DTH_trans <- log10(HF_NW_grass$Dry_tonnes_ha)
plot(density(DTH_trans), col="blue", main="transformed density")
qqnorm(DTH_trans, col="blue", main="transformed density")
qqline(DTH_trans)

Regarding your second question on what the best way to build repeated measures into the model is: Unfortunately, it is difficult to pinpoint such a "best" model, but based on my knowledge (mostly through genomics big data), you may want to use a linear mixed effect model. This can be implemented through the lme4 R package, for example. Since it appears you already know how to construct a linear model in R, you should have no problem with applying lme4 functions.

Your third question regarding whether to nest two variables is tricky. If I were you, I would start with Site and Block as if they were independent factors. However, if you know they are not independent, you should probably nest them.

I think your questions and concerns are quite open-ended. My recommendation is that as long as you have a plausible justification, go ahead and proceed.

1
votes

I agree with @David C on the use of visual diagnostics. Simple QQ plots should work

# dependent variable.
par(mfrow=c(1,2))
qqnorm(dt[,dry_tonnes_ha]); qqline(dt[,dry_tonnes_ha], probs= c(0.15, 0.85))
qqnorm(log(dt[,dry_tonnes_ha])); qqline(log(dt[,dry_tonnes_ha]), probs= c(0.15, 0.85))

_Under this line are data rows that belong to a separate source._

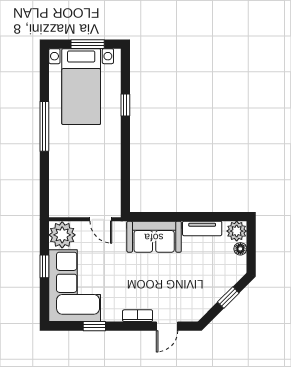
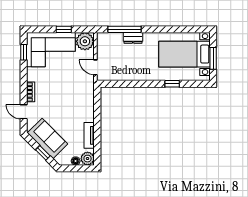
window: (44, 126) -> (124, 29), moved
dresser: (57, 163) -> (133, 38), added
door: (101, 219) -> (95, 67), hinge flipped
sofa: (154, 237) -> (47, 138), moved, turned 135
window: (94, 326) -> (24, 52), moved

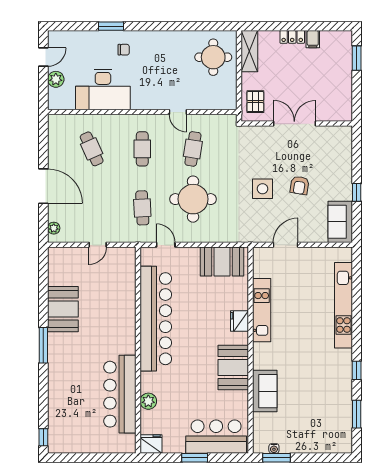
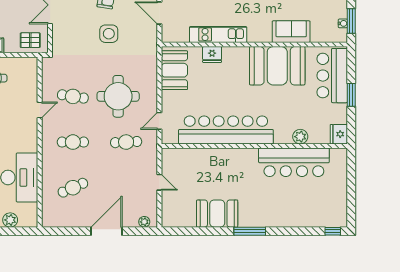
fridge: (239, 321) -> (212, 54), moved
booth: (233, 368) -> (277, 66), width x1.36, depth x1.42

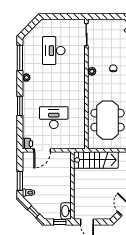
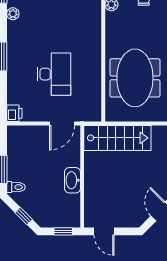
desk: (54, 118) -> (54, 74), turned 90
door: (42, 150) -> (62, 123), moved
washbasin: (66, 211) -> (72, 180), moved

enter image description here

The log transformation looks reasonable to me. You can also see this from the density plot, which is long tailed and somewhat bi-modal

par(mfrow=c(1,1))
plot(density(dt[,dry_tonnes_ha]))

You could alternatively use lineup plots (Buja et al, 2009) if you wish. I'm not sure they're needed in this case. Vignette provided

library(nullabor)
# this may not be the best X variable. I'm not familiar with your data
dt_l <- lineup(null_permute("dry_tonnes_ha"), dt)
qplot(dry_tonnes_ha, treatment, data = dt_l) + facet_wrap(~ .sample)

enter image description here

For the other assumptions, you can just use the standard diagnostic plots from the lm

lm2 <- lm(log(dry_tonnes_ha) ~ treatment * n_app + site/block, data = dt)
plot(lm2)

I don't see anything too troublesome in these plots.